§ **Exercise details**
Show every line of the material that follows in which the word "pregón" occurs.

+-------+

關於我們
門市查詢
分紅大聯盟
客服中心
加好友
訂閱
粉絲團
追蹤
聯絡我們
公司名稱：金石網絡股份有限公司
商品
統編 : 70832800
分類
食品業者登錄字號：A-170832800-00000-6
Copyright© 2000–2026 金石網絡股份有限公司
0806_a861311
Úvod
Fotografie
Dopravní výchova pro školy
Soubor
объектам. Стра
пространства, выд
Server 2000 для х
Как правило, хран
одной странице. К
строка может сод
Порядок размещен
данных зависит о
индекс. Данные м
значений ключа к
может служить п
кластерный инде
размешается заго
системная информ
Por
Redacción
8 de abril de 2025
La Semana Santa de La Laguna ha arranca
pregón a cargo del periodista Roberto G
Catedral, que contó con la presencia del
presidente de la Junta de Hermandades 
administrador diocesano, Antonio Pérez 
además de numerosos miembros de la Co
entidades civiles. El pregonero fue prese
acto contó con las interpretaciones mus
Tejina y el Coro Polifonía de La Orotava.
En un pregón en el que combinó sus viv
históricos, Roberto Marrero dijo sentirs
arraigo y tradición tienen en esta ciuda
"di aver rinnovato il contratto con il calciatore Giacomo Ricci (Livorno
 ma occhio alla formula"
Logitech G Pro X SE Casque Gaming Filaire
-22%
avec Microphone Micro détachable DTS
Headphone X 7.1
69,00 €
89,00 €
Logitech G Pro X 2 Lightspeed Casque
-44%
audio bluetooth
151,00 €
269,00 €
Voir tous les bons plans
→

+-------+

§ **Result below**
pregón a cargo del periodista Roberto G
En un pregón en el que combinó sus viv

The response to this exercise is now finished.